Print each record below precisely, with every picture left out of the copy.

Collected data
◆ ◆ ◆ ◆ ◆

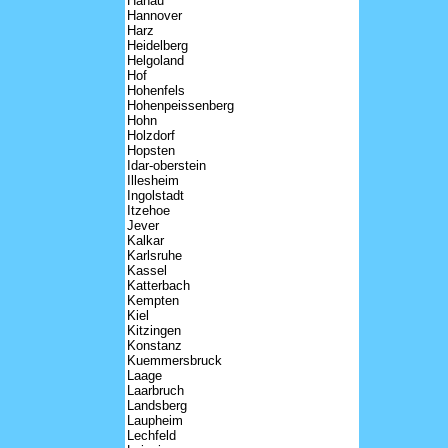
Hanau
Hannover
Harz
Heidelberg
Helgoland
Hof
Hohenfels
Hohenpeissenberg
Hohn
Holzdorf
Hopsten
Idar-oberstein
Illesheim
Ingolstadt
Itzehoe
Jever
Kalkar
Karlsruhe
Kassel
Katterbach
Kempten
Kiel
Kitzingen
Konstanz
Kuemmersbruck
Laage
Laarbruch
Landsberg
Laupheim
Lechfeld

◆ ◆ ◆ ◆ ◆

## [EXERCISE ANSWER]
Hanau
Hannover
Harz
Heidelberg
Helgoland
Hof
Hohenfels
Hohenpeissenberg
Hohn
Holzdorf
Hopsten
Idar-oberstein
Illesheim
Ingolstadt
Itzehoe
Jever
Kalkar
Karlsruhe
Kassel
Katterbach
Kempten
Kiel
Kitzingen
Konstanz
Kuemmersbruck
Laage
Laarbruch
Landsberg
Laupheim
Lechfeld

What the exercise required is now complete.